Model: Logistic Regression (TF-IDF)
Akurasi Pelatihan: 0.9175
Akurasi Pengujian: 0.9074
--- Eksperimen 1 Selesai ---


# 10. PEMODELAN: RANDOM FOREST (TF-IDF)

In [140]:
# 10.1. Training model Random Forest dengan TF-IDF
print(f"\n--- Experiment 2: Random Forest + TF-IDF ---")
rf_tfidf = RandomForestClassifier(n_estimators=100, random_state=42)
rf_tfidf.fit(X_train2, y_train2)


--- Experiment 2: Random Forest + TF-IDF ---


In [141]:
# 10.2. Prediksi dan evaluasi
y_train_pred2 = rf_tfidf.predict(X_train2)
y_test_pred2 = rf_tfidf.predict(X_test2)

train_acc2 = accuracy_score(y_train2, y_train_pred2)
test_acc2 = accuracy_score(y_test2, y_test_pred2)

result2 = {'Model': 'Random Forest (TF-IDF)', 'Train Acc': train_acc2, 'Test Acc': test_acc2}

In [142]:
# 10.3. Simpan hasil eksperimen 2
all_results.append(result2)
print(f"✅ Train: {train_acc2:.4f}, Test: {test_acc2:.4f}")

✅ Train: 0.9846, Test: 0.8790


# 11. PEMODELAN: RANDOM FOREST (BAG OF WORDS)

In [143]:
# 11.1. Training model Random Forest dengan BoW
print(f"\n--- Experiment 3: Random Forest + BoW ---")
rf_bow = RandomForestClassifier(n_estimators=100, random_state=42)
rf_bow.fit(X_train3, y_train3)


--- Experiment 3: Random Forest + BoW ---


In [144]:
# 11.2. Prediksi dan evaluasi
y_train_pred3 = rf_bow.predict(X_train3)
y_test_pred3 = rf_bow.predict(X_test3)

In [145]:
train_acc3 = accuracy_score(y_train3, y_train_pred3)
test_acc3 = accuracy_score(y_test3, y_test_pred3)

In [146]:
# 11.3. Simpan hasil eksperimen 3
result3 = {'Model': 'Random Forest (BoW)', 'Train Acc': train_acc3, 'Test Acc': test_acc3}
all_results.append(result3)
print(f"✅ Train: {train_acc3:.4f}, Test: {test_acc3:.4f}")


✅ Train: 0.9866, Test: 0.8750


# 12. PEMODELAN: LSTM (DEEP LEARNING)

In [147]:
# 12.1. Persiapan data untuk LSTM
print(f"\n--- Experiment 4: LSTM Deep Learning ---")

# DATA YANG DIBERIKAN:

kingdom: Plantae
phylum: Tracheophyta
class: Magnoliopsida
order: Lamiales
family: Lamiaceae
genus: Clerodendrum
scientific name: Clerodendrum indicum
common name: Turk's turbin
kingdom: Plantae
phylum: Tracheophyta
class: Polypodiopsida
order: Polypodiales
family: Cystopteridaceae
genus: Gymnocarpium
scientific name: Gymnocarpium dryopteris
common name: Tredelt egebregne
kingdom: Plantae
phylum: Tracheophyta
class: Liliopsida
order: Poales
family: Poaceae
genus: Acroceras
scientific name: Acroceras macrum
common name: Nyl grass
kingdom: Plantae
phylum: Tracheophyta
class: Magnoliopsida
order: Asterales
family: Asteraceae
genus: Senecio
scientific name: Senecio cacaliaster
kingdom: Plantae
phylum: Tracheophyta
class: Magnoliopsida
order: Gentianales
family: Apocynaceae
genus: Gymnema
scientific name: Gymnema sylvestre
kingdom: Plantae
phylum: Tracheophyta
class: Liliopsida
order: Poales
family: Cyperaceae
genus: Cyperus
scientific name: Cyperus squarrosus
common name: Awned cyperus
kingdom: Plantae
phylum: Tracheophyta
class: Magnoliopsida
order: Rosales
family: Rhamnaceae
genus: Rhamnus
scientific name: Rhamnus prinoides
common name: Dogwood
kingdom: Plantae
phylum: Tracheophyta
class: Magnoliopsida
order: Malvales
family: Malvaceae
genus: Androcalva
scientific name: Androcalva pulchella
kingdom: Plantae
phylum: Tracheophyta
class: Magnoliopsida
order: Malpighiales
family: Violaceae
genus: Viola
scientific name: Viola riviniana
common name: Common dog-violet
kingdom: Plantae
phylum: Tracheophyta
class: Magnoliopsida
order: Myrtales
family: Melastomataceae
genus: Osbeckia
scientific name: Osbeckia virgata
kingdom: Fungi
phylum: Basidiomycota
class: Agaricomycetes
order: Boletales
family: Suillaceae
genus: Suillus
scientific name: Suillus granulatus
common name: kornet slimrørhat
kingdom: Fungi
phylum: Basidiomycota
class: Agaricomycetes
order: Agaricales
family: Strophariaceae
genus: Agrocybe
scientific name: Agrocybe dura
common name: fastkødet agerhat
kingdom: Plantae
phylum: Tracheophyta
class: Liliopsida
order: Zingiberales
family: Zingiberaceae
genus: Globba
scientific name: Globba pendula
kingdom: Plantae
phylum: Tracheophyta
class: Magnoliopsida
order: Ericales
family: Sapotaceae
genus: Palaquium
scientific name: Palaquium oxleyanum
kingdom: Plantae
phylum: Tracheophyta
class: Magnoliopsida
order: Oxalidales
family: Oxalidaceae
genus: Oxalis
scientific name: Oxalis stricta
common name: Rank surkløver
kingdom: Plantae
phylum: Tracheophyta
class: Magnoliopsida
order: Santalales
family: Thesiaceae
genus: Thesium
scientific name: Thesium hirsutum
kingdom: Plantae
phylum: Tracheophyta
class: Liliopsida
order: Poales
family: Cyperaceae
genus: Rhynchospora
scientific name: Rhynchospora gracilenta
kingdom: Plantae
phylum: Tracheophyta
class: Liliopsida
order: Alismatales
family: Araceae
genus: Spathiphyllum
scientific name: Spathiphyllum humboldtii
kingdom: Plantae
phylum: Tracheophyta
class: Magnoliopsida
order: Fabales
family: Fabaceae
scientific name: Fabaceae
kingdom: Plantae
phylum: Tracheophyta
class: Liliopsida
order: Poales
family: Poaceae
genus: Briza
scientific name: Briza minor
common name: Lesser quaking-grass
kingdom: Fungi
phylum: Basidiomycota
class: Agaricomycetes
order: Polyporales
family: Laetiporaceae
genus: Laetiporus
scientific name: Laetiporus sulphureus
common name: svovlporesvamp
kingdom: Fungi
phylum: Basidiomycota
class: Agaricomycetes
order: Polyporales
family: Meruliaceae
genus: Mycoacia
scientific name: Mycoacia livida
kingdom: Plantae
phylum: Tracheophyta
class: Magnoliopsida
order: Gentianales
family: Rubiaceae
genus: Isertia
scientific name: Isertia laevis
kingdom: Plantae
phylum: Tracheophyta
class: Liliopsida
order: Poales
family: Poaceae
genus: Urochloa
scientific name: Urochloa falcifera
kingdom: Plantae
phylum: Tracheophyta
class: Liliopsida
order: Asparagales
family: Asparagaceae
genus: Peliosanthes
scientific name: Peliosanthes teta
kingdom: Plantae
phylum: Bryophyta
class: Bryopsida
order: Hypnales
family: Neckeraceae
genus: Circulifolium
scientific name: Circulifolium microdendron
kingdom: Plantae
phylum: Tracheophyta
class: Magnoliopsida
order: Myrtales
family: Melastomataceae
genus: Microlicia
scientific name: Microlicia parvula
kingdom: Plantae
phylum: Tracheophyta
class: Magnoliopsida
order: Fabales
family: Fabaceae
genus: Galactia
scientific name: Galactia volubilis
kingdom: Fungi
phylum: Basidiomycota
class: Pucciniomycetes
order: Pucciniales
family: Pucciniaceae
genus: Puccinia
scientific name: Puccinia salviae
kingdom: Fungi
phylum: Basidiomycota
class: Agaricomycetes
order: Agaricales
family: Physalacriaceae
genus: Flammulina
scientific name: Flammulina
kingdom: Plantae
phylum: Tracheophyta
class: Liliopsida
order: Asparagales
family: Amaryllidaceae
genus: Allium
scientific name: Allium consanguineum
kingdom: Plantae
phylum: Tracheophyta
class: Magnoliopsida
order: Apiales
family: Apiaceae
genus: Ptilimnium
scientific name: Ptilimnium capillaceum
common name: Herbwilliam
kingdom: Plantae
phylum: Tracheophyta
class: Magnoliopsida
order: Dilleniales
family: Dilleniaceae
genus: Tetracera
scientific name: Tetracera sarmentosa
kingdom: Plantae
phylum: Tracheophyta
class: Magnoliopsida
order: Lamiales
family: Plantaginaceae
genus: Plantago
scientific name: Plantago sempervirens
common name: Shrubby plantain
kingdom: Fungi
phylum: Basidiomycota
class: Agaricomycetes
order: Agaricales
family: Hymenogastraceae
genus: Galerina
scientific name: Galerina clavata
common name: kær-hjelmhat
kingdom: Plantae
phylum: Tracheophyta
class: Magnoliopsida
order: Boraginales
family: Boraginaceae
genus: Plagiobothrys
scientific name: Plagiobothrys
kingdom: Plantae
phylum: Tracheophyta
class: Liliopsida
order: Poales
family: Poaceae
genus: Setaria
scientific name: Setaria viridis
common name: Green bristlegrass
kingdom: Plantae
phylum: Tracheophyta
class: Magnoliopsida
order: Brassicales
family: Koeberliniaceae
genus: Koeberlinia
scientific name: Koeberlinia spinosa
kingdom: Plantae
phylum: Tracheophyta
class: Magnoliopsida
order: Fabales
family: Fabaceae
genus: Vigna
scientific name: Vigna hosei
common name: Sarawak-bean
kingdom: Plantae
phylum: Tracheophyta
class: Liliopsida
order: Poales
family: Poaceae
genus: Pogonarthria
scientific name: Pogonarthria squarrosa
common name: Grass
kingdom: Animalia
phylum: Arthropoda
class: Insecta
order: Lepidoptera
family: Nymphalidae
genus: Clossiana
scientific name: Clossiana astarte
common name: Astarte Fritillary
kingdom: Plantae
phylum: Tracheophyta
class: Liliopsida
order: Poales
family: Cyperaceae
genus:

# KETENTUAN LATIHAN:
1. Ubah bagian teks yang diawali "Model: Logistic Regression (TF-IDF)" menjadi daftar berbutir yang memuat fakta utamanya.
2. Terjemahkan "Eksperimen 1 Selesai" dari teks ke dalam bahasa Inggris.
3. Salin kata demi kata seluruh bagian teks mulai dari "Akurasi Pelatihan: 0.9175" turun hingga "rf_tfidf.fit(X_train2, y_train2)".

# KUNCI JAWABAN:
1.
- Model: Logistic Regression dengan TF-IDF
- Akurasi pelatihan: 0.9175
- Akurasi pengujian: 0.9074
- Eksperimen 1 selesai

2. Experiment 1 Complete

3.
Akurasi Pelatihan: 0.9175
Akurasi Pengujian: 0.9074
--- Eksperimen 1 Selesai ---


# 10. PEMODELAN: RANDOM FOREST (TF-IDF)

In [140]:
# 10.1. Training model Random Forest dengan TF-IDF
print(f"\n--- Experiment 2: Random Forest + TF-IDF ---")
rf_tfidf = RandomForestClassifier(n_estimators=100, random_state=42)
rf_tfidf.fit(X_train2, y_train2)